Qu’elles postent des photos en lien direct avec leur maladie ou pas, les instagrameuses du cancer sont en tout cas unanimes sur un point : dans leurs communautés de k-figtheuses, les commentaires de haters sont très rares. Le maître mot est au contraire la bienveillance. Lorsqu’elle a annoncé son cancer du sein sur Insta en janvier dernier, Géraldine dit ainsi avoir reçu « un tsunami et une déflagration d’amour extraordinaires ». Audrey Ginisty, psycho-oncologue et auteure du blog lapsyquiparle.fr, le constate elle aussi : « Sur les forums de discussion s’échangent surtout des situations négatives, photos trash à l’appui. Sur Instagram, on vient à l’inverse se soutenir, s’encourager et être dans la compassion. On s’épargne les choses anxiogènes. » Des conseils, des recommandations de médecins et d’établissement, des commentaires positifs, des encouragements comme « la photo est superbe », « tu es parfaite », « quelle force », « radieuse », « bravo, quel courage de se mettre à nu pour montrer la suite d’une opération », voilà ce que reçoivent les instagrameuses.
Autocompassion
Du coup, Insta aiderait-il ces femmes à guérir ? « Non, on ne peut pas parler de guérison, mais ce qui est sûr, c’est que ça les aide à supporter le cancer et l’après-cancer car elles tissent autour d’elles une toile qui favorise l’autocompassion, indique Audrey Ginisty. Voir qu’elles ne sont pas les seules à vivre cette épreuve vient légitimer leur mal-être physique et psychique. En recevant la compassion des autres et en se comparant, elles sont plus sympas avec elles-mêmes. Et être compassionnel avec soi-même, c’est bon pour la santé psychique. » Ophélie ne dit pas autre chose : « Ma béquille et mes cicatrices sont dures à accepter au quotidien. Mais les commentaires de ma communauté me rendent plus forte. Alors je continue. » Michael Stora, psychologue et auteur de Et si les écrans nous soignaient ? Psychanalyse des jeux vidéo et autres plaisirs numériques (ères, 2018), considère lui aussi que « ces communautés de soutien sont d’excellentes initiatives. La parole de l’autre, que l’on ne connaît pas, a souvent plus d’impact que celle d’un proche ». Au départ, d’ailleurs, Muriel avait choisi de raconter sa maladie via son compte Facebook (Mon Crabe Paulo), pour que ses proches aient des nouvelles d’elle sans avoir besoin de l’appeler ou de lui envoyer des SMS.

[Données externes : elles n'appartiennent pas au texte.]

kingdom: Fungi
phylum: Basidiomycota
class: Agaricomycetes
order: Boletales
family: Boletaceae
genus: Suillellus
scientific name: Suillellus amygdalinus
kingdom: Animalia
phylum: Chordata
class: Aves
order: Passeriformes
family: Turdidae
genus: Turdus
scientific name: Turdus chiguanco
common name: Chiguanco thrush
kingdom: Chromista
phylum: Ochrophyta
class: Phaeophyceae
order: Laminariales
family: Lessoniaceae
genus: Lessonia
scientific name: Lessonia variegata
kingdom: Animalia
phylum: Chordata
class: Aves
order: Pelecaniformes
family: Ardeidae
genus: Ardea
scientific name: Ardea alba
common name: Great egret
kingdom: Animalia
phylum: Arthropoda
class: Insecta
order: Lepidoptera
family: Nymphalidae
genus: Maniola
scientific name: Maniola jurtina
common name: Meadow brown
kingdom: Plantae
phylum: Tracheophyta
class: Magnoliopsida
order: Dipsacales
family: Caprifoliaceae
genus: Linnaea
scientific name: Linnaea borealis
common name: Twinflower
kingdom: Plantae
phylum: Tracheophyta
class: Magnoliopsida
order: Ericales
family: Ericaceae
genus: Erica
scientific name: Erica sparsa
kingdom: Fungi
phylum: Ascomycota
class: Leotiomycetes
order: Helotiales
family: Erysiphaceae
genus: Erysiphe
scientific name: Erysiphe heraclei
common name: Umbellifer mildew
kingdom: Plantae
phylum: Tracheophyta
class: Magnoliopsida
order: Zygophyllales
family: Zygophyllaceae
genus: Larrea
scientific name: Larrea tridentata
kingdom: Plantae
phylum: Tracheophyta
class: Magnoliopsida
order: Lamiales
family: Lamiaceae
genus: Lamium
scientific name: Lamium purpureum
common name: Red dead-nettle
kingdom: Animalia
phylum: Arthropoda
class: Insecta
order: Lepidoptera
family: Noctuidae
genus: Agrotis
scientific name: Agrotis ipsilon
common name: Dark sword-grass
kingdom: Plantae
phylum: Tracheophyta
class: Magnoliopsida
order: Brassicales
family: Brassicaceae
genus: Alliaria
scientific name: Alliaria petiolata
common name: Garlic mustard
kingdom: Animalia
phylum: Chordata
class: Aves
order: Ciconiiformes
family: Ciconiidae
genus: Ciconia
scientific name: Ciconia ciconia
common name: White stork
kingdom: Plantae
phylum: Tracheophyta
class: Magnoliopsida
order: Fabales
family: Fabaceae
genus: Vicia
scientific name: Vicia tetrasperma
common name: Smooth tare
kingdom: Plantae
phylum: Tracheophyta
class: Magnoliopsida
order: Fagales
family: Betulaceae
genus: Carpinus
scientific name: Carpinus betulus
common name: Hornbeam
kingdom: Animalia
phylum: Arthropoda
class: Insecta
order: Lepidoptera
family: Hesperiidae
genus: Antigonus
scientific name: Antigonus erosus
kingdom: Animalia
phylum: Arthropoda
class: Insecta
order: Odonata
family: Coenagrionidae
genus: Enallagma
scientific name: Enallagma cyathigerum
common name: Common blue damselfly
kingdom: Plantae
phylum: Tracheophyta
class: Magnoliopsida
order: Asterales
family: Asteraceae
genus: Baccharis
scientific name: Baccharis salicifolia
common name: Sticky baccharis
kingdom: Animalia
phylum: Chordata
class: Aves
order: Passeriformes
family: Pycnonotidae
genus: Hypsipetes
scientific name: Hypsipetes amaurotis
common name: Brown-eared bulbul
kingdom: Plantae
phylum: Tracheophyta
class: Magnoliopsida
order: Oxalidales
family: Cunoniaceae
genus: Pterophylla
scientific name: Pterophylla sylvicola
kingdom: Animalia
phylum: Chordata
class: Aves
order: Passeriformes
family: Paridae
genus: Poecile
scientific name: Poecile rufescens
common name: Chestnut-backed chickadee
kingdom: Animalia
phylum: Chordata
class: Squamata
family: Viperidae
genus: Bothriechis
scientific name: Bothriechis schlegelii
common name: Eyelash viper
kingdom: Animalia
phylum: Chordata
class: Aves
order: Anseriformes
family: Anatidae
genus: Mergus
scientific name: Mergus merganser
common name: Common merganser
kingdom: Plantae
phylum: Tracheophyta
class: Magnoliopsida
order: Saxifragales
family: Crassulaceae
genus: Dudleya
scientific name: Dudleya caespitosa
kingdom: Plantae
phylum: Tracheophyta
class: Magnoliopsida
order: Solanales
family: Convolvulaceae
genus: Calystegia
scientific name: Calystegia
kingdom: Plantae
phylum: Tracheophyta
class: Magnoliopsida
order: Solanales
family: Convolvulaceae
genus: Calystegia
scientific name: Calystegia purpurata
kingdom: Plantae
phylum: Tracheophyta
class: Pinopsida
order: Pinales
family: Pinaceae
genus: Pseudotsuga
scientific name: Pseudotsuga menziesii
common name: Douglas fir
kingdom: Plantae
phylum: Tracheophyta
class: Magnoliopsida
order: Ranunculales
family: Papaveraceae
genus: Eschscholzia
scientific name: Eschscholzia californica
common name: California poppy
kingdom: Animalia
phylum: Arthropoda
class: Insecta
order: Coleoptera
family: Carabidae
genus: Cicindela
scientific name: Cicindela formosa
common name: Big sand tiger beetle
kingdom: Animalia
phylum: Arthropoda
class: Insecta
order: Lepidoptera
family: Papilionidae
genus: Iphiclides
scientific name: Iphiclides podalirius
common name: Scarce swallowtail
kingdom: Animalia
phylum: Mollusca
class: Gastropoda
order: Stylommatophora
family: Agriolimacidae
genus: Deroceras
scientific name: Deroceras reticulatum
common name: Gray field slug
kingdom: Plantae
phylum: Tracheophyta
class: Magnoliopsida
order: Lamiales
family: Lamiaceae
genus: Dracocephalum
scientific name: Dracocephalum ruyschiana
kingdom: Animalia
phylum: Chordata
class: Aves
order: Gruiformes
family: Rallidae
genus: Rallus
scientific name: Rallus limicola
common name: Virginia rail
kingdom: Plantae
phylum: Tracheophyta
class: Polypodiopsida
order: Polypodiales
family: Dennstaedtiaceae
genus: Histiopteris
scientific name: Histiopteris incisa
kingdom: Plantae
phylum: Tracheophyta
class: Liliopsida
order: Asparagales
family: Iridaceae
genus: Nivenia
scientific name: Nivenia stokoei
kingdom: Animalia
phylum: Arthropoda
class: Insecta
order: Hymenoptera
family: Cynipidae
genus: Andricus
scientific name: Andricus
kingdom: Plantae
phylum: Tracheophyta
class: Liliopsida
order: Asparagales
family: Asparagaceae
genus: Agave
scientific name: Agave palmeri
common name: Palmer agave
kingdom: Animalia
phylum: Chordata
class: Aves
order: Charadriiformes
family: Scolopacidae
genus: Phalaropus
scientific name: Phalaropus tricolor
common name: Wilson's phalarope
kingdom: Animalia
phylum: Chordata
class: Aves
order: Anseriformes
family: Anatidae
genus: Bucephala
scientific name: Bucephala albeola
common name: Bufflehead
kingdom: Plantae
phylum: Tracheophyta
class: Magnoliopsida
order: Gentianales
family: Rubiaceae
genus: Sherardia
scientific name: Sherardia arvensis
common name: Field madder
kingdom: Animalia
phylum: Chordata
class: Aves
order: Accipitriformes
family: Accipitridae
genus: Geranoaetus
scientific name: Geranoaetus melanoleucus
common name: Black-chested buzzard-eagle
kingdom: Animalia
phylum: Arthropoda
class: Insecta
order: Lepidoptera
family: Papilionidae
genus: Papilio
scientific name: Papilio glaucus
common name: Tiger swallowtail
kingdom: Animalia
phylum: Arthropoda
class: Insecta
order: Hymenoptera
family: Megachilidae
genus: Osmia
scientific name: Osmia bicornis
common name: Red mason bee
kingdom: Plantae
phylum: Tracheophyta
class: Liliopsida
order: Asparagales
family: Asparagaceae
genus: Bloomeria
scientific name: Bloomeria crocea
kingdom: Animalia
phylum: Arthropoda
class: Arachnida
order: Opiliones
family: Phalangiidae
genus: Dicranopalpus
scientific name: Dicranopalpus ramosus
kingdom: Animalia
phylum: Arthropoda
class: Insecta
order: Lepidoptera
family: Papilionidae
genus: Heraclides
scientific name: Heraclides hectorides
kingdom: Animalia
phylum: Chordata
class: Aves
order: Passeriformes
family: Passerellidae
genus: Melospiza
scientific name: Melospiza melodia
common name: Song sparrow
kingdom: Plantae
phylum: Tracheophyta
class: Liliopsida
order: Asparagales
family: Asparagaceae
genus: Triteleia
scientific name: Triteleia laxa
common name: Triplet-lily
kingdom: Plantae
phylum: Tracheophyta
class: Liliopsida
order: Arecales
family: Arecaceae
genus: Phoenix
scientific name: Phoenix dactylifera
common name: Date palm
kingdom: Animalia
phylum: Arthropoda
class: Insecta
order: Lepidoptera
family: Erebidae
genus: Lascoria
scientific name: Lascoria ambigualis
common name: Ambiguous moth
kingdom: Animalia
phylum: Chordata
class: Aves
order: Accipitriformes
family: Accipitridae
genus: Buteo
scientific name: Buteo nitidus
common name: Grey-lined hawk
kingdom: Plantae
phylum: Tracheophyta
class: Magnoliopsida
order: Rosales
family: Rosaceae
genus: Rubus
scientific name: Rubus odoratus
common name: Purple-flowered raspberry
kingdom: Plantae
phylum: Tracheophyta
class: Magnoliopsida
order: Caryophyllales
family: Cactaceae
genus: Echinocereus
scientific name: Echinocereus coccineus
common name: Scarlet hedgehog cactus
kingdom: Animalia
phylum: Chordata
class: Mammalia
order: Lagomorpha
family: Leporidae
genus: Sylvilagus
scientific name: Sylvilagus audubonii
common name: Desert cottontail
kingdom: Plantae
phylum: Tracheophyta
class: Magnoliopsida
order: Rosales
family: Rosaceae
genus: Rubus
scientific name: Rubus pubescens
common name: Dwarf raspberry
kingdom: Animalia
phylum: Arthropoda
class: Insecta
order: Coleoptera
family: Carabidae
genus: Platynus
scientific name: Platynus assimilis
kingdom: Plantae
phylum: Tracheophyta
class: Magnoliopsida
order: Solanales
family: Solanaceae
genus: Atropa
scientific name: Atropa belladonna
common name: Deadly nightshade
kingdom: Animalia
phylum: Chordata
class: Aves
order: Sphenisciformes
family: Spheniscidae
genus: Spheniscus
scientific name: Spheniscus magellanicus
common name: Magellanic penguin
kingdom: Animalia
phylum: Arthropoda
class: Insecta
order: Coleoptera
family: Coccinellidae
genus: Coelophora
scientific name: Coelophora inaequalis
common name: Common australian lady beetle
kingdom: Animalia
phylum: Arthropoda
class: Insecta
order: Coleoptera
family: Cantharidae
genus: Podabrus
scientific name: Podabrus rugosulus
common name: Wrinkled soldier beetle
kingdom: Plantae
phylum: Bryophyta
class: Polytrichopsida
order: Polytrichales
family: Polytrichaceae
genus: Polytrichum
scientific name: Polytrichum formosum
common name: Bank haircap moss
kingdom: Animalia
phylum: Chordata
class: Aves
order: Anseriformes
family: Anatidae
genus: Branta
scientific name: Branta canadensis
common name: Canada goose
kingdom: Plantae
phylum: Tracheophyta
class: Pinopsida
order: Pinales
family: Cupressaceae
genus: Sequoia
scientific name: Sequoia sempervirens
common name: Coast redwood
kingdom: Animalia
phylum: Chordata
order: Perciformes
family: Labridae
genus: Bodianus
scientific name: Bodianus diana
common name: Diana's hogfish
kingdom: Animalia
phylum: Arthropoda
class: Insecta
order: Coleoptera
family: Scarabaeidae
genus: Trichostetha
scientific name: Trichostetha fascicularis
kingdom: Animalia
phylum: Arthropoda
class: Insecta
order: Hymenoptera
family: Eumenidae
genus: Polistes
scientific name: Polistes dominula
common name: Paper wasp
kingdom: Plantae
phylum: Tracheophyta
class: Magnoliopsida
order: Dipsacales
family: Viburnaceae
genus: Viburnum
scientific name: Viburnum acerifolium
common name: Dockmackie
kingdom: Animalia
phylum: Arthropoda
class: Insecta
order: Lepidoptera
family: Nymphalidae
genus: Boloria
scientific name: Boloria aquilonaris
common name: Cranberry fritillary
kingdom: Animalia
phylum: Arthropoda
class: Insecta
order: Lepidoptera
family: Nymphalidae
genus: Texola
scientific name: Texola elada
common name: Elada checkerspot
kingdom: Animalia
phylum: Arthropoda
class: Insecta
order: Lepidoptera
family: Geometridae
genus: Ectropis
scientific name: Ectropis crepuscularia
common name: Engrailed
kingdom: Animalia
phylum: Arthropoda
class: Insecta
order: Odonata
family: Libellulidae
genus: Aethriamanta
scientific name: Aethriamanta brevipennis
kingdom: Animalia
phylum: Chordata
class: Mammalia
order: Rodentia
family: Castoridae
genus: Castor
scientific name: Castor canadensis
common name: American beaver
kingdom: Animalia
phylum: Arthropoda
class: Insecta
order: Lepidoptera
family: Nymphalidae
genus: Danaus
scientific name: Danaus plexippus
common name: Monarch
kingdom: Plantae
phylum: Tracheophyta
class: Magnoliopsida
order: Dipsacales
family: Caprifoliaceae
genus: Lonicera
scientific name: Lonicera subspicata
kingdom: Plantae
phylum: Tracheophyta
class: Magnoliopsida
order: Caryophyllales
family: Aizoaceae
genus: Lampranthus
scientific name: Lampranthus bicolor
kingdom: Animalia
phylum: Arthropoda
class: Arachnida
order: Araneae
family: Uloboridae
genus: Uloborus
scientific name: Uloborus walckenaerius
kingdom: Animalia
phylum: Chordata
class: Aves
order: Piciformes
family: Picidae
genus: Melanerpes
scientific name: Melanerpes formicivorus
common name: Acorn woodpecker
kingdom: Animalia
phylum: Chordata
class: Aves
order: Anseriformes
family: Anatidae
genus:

« La parole de l’autre, que l’on ne connaît pas, a souvent plus d’impact que celle d’un proche »
Puis elle a basculé sur Instagram pour « rejoindre une communauté d’entraide et jouir d’un effet miroir ». Pour elle, poster sur Insta est une manière « de se voir évoluer et d’être valorisée. C’est à la fois motivant pour soi et pour les autres. Quand j’étais mal, voir de belles filles malades sur Insta me faisait sourire et je me disais “demain, toi aussi tu seras comme elles” ». « Sur ce réseau, la photo prime les commentaires, confirme Audrey Ginisty. Poster des photos de soi malade et en rémission est un moyen d’accepter sa maladie et ses traitements et de se réapproprier son image. Les femmes se créent alors une identité de passage. » Pour autant, « Instragram n’est pas la vraie vie non plus, relativise Muriel. On ne montre que ce que l’on veut bien montrer ». Mais gare à la course aux « likes ». « A toujours s’exposer belle et forte sur Insta, le risque est de ne pas s’autoriser à être mal, de ravaler sa tristesse et sa culpabilité d’être tombée malade, de n’avoir pas su écouter son corps », prévient Audrey Ginisty.